Pushing the quality up a notch while keeping the stylizing the same got me much closer to V2 renderings. The proper aesthetic for an abandoned mall is there and the images do look like they were taken with a Polaroid. I’m happy with these, but there’s still some exploring to do with other options.

/imagine a polaroid of the inside of an abandoned mall –seed 0420 –v 3 –stylize 1250 –q .5

For the final rendering, I put the stylizing back to the default and still kept the quality down a bit. This produced images that are the closest I was able to come to the V2 aesthetic of a Polaroid of an abandoned mall. Not all the grit from V2 is there, but enough of the characteristic remain for it to be usable.

The Differences Between Dall-E and MidJourney

I was very fortunate to get access to two very powerful text-to-image AIs within a short period of time. I had been on MidJourney for a few weeks before my email to join OpenAI’s Dall-E 2 platform arrived. I honestly forgot I even applied to Dall-E so it was a very pleasant surprise.

Dall-E 2 is a much more powerful AI. It produces incredibly detailed renderings that could easily be confused with real life images. The accuracy is quite stunning and frightening at the same time.

Unicorn Loafers generated by Dall-E 2

While experimenting with different prompts, I decided to try the same prompt in both systems to see what images they would produce. From these experiments, I got the impression that MidJourney produces more abstract renderings whereas Dall-E is more literal. When using a single word prompt, like “nothing”, MidJourney produced images that invoked the emotion or demonstrated what the meaning of the word was; whereas Dall-E produced images that were literal examples of the word.

As you can see above, the differences are distinct.
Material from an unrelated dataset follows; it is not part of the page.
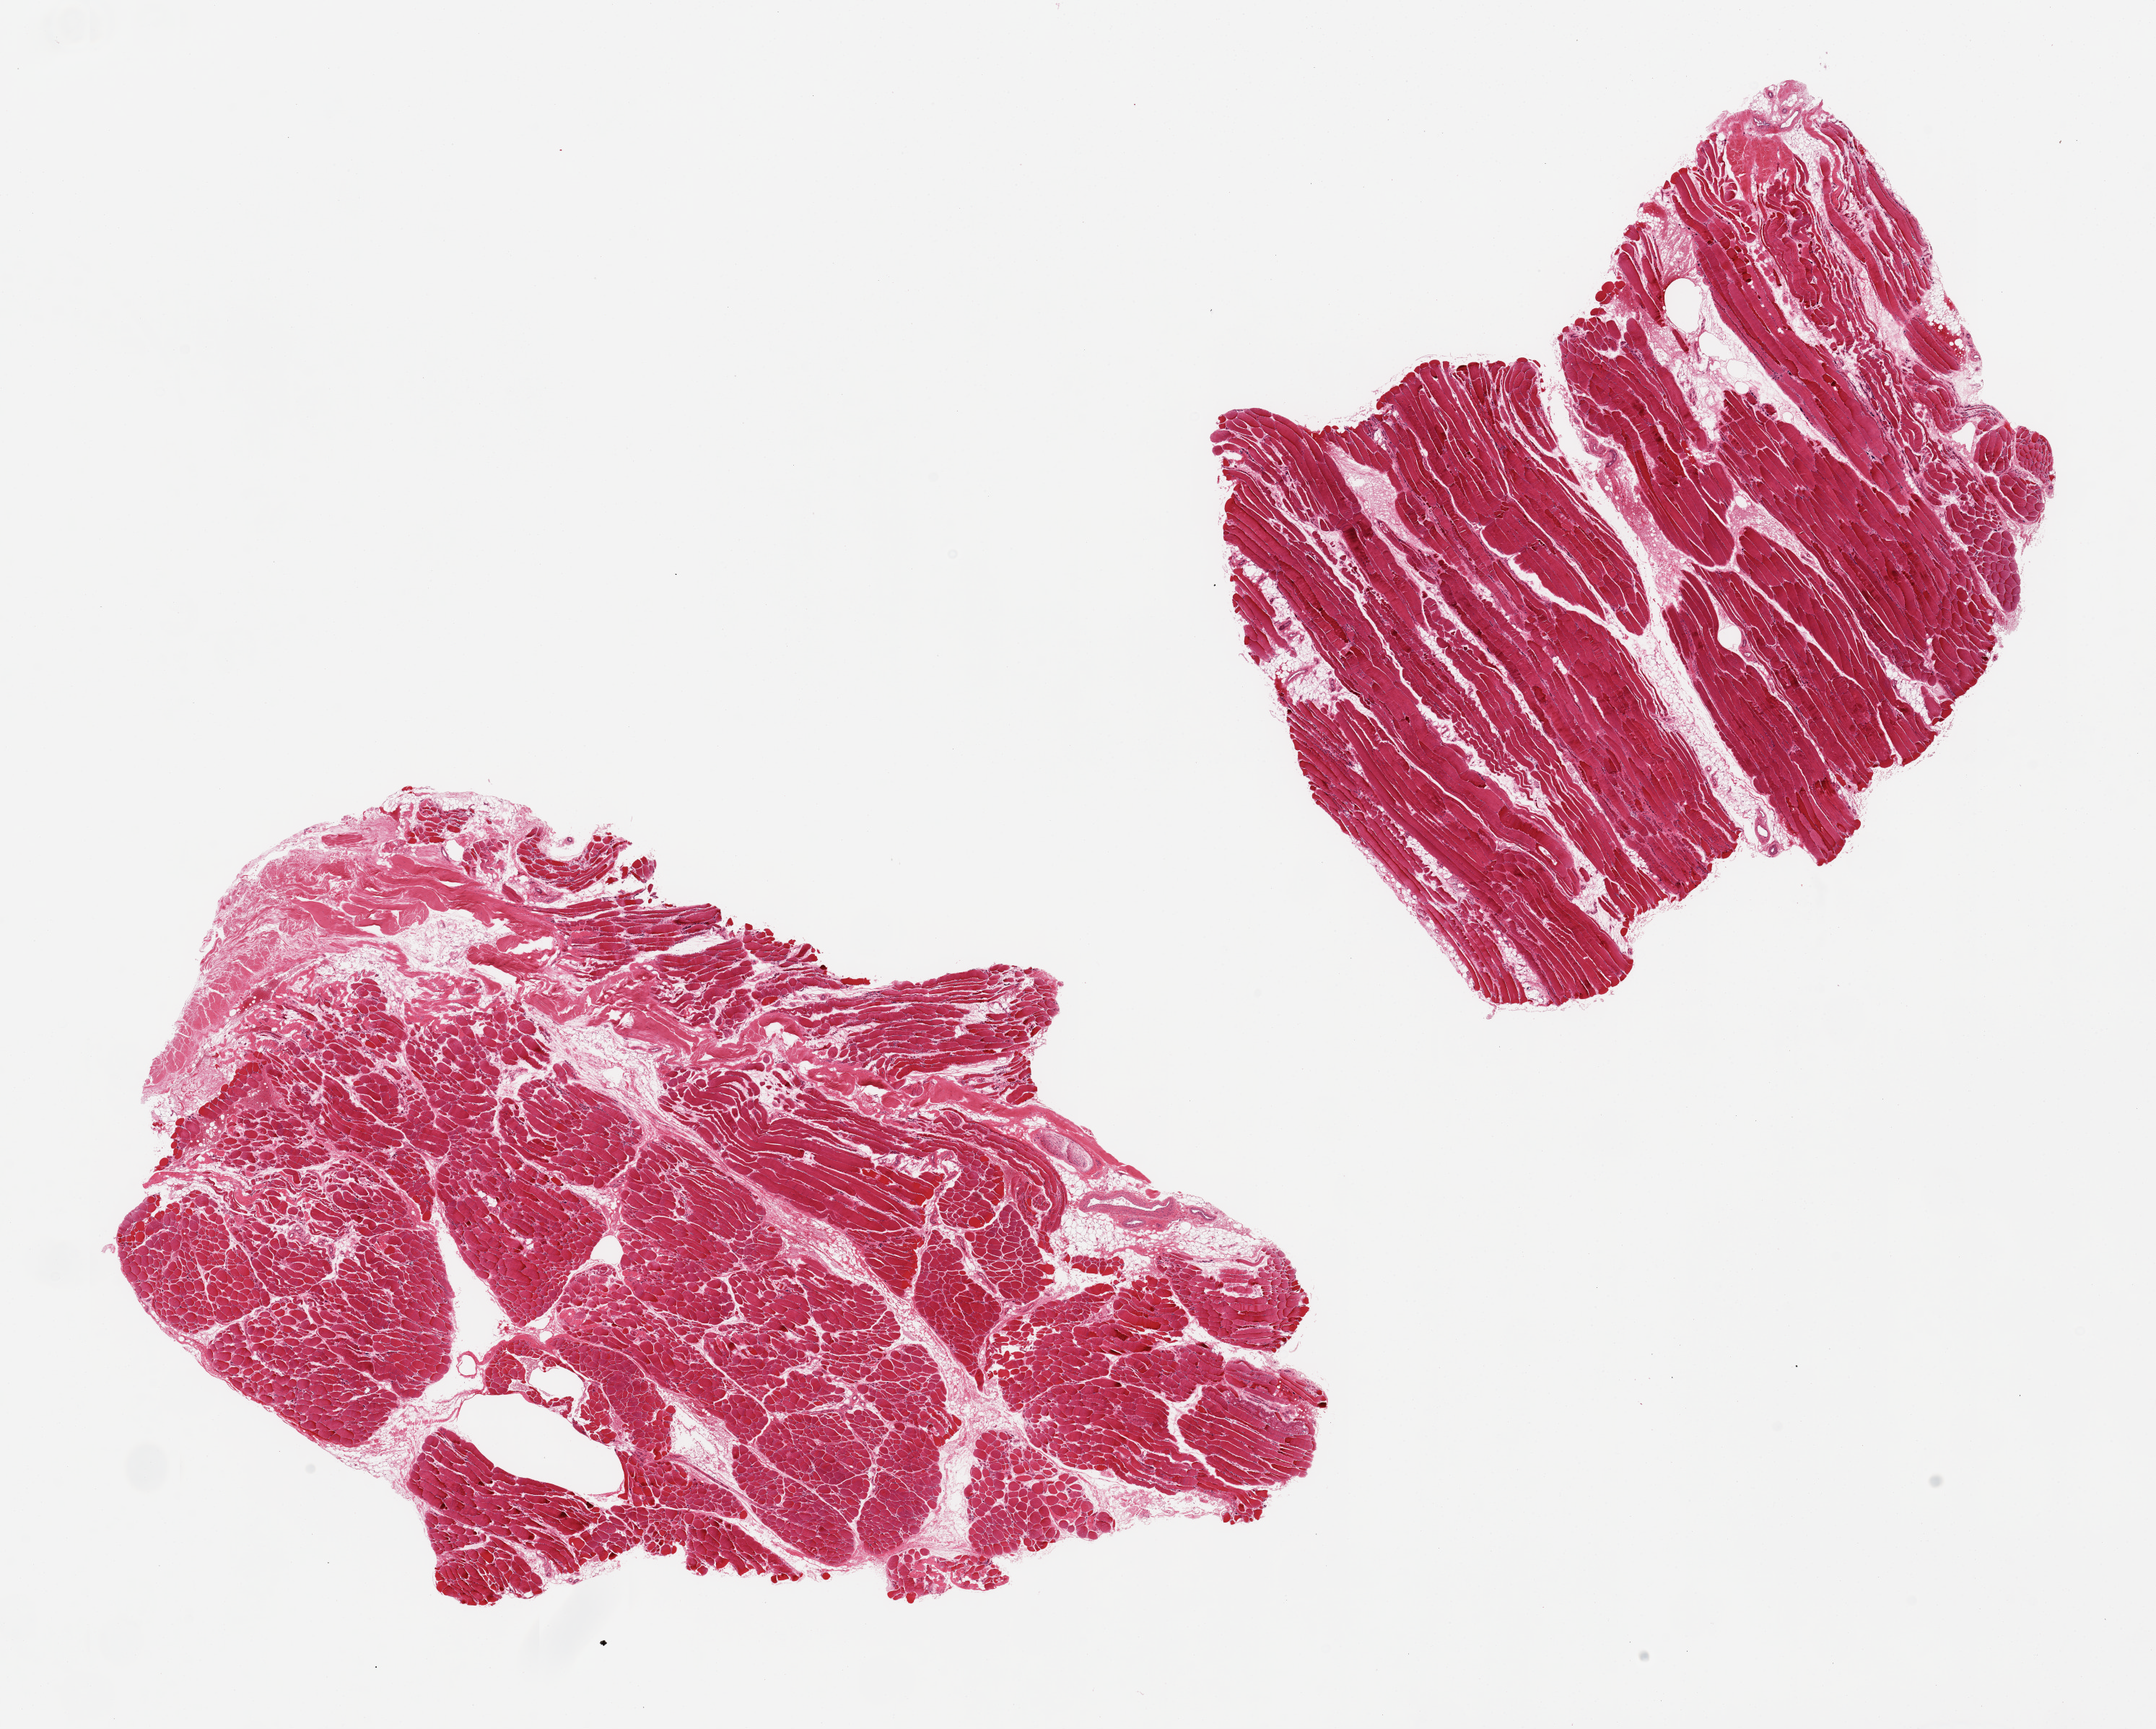
Haematoxylin and eosin whole-slide image — whole scanned area (about 23.6 x 18.9 mm, from a 20x scan) shown as a low-resolution overview, PAXgene-fixed, paraffin-embedded tissue, target tissue: skeletal muscle, donor tissue sample. Donor sex: female.
Review note (as recorded): 2 pieces, ~15% interstitial fat.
I know the AI’s were trained on different models, but with working with them it is important to know where their strengths lie.

If I want to create an incredibly realistic looking literal thing I will use Dall-E. If I want more abstract, concept art style rendering, I will use MidJourney to complete that task. Not to say either cannot produces images like the other, but I’ve found them to just be stronger at one thing and suit very different purposes.

My Journey with AI

The start of my journey into AI art starts with getting into digital glitch art. Back round April, I decided to take a leap into the realm of digital glitch art. I had been doing digital photography for a few years taking pictures at the local open Jam and being hired by a few artists to do promotional work. Glitch art really caught my attention and I dove as deep as I could into the community with ending up on Rob Sheridan’s Discord server.

He was making several posts about the Volstof Institute and talked about how it was made with an AI called MidJourney. I quickly signed up for the beta and within a few weeks I received the invite to the Discord server and I was on my way to exploring the possibilities that await. I received access in late May

It was like drinking from a fire hose. There was so much happening on the Discord with people collaborating and all of us figuring out how to use it. My first images were kinda meh, but I started to get an understanding of how best to use MidJourney and get the results I want.

Early attempt at generating

After getting to know MidJourney better and turn out the renderings I was looking for, the usefulness and just how powerful MidJourney was came to light. Probably one of the strongest use cases for these text-to-image AI’s is to rapidly prototype and produce concept art. The renderings from MidJourney are rarely perfect, but they are able to capture the style and concept trying to be expressed. This technology is incredibly powerful and will change this industry fundamentally.